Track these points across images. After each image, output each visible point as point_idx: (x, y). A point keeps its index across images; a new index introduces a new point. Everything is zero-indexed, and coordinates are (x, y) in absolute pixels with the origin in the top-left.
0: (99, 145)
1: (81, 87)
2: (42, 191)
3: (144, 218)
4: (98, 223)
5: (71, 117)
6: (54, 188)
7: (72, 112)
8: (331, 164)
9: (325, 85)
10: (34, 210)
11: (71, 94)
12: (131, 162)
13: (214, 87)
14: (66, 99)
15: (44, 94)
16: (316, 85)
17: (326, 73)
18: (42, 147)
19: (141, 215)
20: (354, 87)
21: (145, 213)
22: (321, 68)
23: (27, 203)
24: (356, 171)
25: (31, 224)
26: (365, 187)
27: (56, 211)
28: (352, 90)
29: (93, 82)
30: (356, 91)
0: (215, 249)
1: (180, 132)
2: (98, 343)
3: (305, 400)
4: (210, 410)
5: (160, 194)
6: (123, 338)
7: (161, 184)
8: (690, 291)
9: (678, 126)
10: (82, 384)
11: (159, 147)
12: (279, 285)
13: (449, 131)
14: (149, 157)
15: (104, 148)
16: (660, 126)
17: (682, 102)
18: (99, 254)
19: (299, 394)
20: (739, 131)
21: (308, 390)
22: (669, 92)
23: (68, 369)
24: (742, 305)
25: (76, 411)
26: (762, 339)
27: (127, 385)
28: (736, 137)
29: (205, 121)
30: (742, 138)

* [Exercise brief]: Rewrite everything in the listing from its first line down to the line containing "13: (214, 87)", with "zero-indexed" changed to "0-indexed" and nothing else altered.

* [Solution for this task]:
Track these points across images. After each image, output each visible point as point_idx: (x, y). A point keeps its index across images; a new index introduces a new point. Everything is 0-indexed, and coordinates are (x, y) in absolute pixels with the origin in the top-left.
0: (99, 145)
1: (81, 87)
2: (42, 191)
3: (144, 218)
4: (98, 223)
5: (71, 117)
6: (54, 188)
7: (72, 112)
8: (331, 164)
9: (325, 85)
10: (34, 210)
11: (71, 94)
12: (131, 162)
13: (214, 87)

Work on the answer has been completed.